Inside Look at Neri Oxman’s Material Ecology Exhibition at MoMA
She spends her days with silkworms and shellfish, robots and 3-D printers. She also produces myriad prototypes she calls “artifacts.” A significant lot of this compendium appears in “Neri Oxman: Material Ecology,” at the Museum of Modern Art in New York. Composed of seven projects and hundreds of objects, the exhibition is organized by senior curator, department of architecture and design, and director, research and development, Paola Antonelli.
Editor’s note: The Museum of Modern Art has closed temporarily. An audio guide by Neri Oxman and an interview with curator Paola Antonelli are available on the MoMA website.
The two met in 2006, when Oxman was earning her Ph.D. in design computation at MIT and Antonelli was planning 2008’s “Design and the Elastic Mind,” which included six works by the young architect. The current show, Antonelli says, “is a distillation of our decade-long exchange since then and reveals that technology, when used as a tool and not just a goal, helps us get closer to integrating nature as a design co-fabricator.”
For Oxman, now a professor at the MIT Media Lab, it’s a showcase for the Mediated Matter Group, her 15-person team of scientists, architects, and artists that conducts research at the intersection of science and technology, nature and culture to create biologically inspired fabrication tools to enhance the relationship between natural and manmade environments, small and large scale. “A lot of what guides our work is a fundamental curiosity for life,” she says.
The women divided the show into two sections: extrusions and infusions. The former centers on Silk Pavilion II, a site-specific, nearly 16-foot-tall hyperbolic paraboloid formed from the output of some 17,000 living silkworms, a response to the current state of the garment industry (approximately 50,000 silkworms get boiled to death to create a single shirt). “Our passion is biodiversity—maintaining it on the planet and augmenting it,” states Oxman, who had her first child last spring.

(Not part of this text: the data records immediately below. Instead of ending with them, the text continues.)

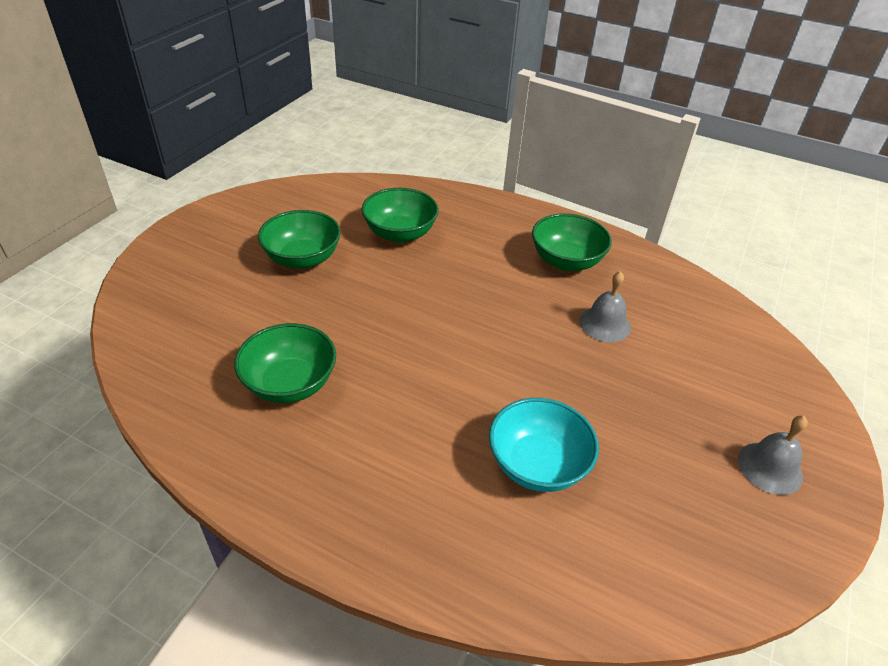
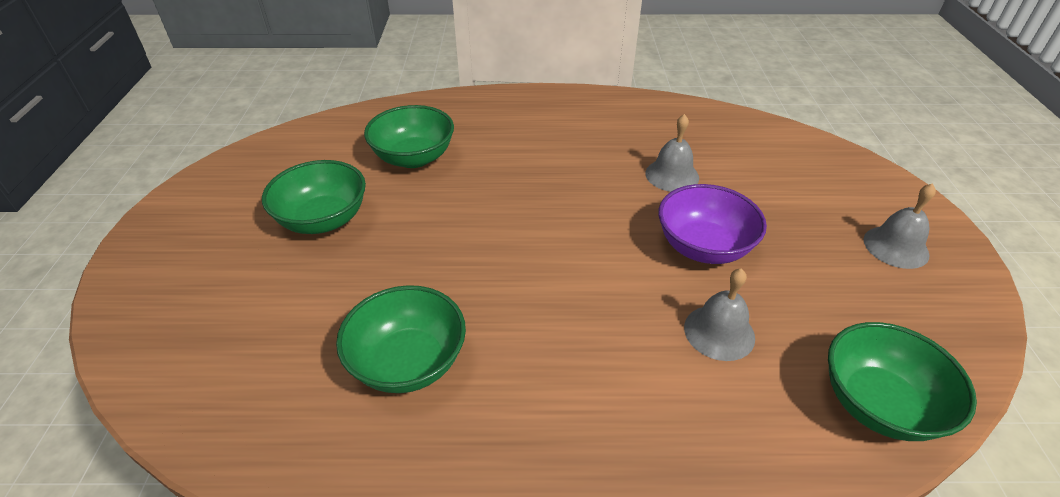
camera: 25 degrees left, 0 degrees up
turquoise bowl [489,398,599,492] -> grey bell [684,268,755,361]
green bowl [532,213,612,271] -> green bowl moved to [828,322,977,441]
none -> purple bowl [658,184,767,264]

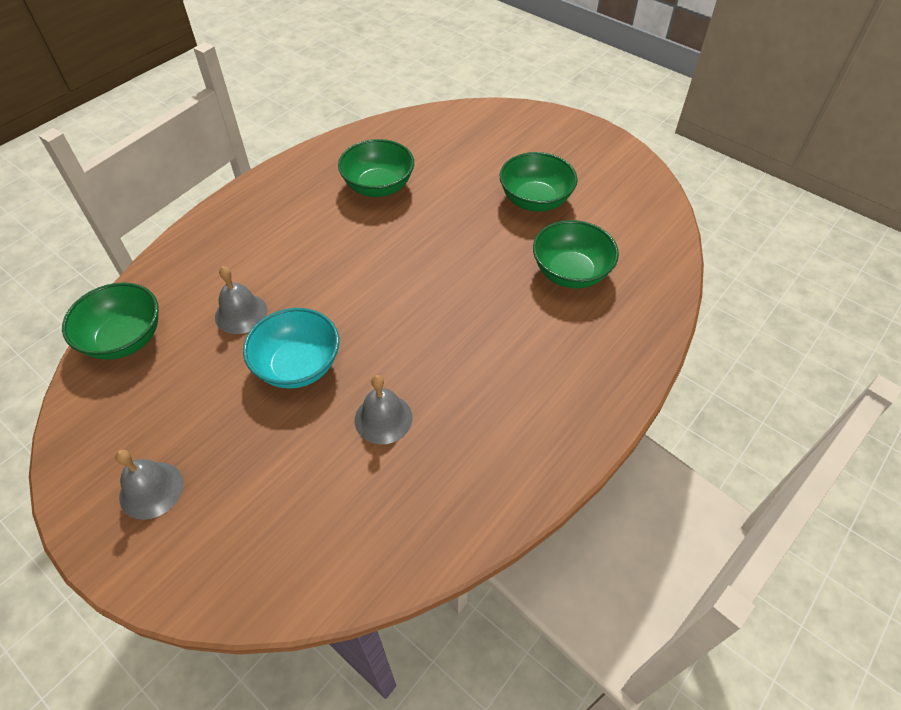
camera: 130 degrees right, 10 degrees up
purple bowl [658,184,767,264] -> turquoise bowl [243,308,339,389]

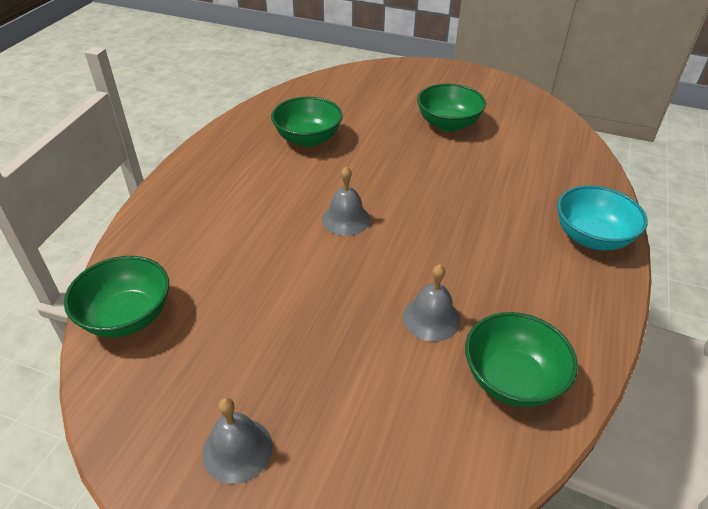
camera: 20 degrees left, 10 degrees down
grey bell [215,266,268,334] -> grey bell moved to [322,166,371,236]
turquoise bowl [243,308,339,389] -> turquoise bowl moved to [557,185,648,250]
green bowl [533,220,619,289] -> green bowl moved to [465,312,578,407]

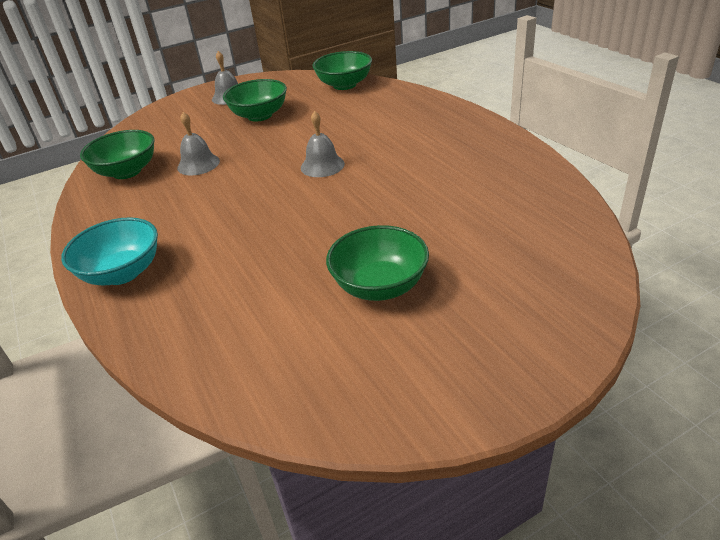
camera: 135 degrees right, 5 degrees down
green bowl [271,97,343,147] -> green bowl moved to [223,79,287,122]

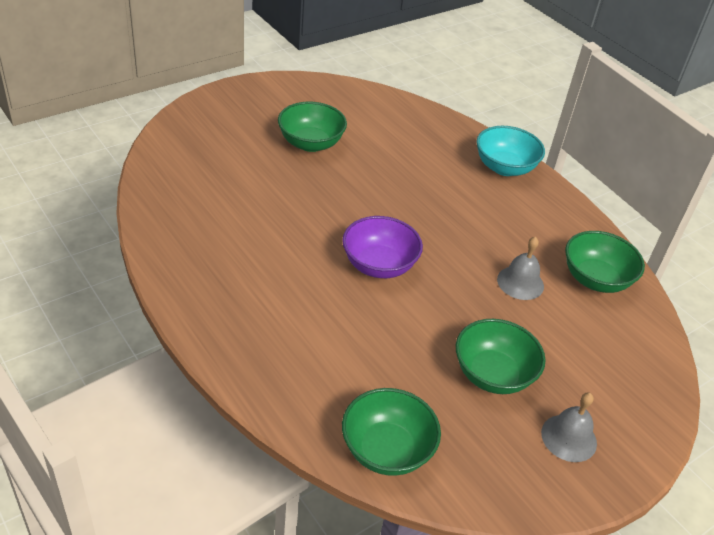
camera: 165 degrees right, 5 degrees up
grey bell [301,111,345,177] -> purple bowl [342,216,423,278]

A highlight of the latter section is Totems, clear photopolymer-resin columns, their 3-D printed pockets infused with natural and chemically produced melanin, the pigment that defines hair and skin color. Oxman believes melanin can be used to create a first-of-its-kind biological building, one that naturally provides shade during the day, that is “more grown than built.” Adds Antonelli, “We envision these objects, processes, and materials as tools for future architects, designers, and artists to create in a different way.”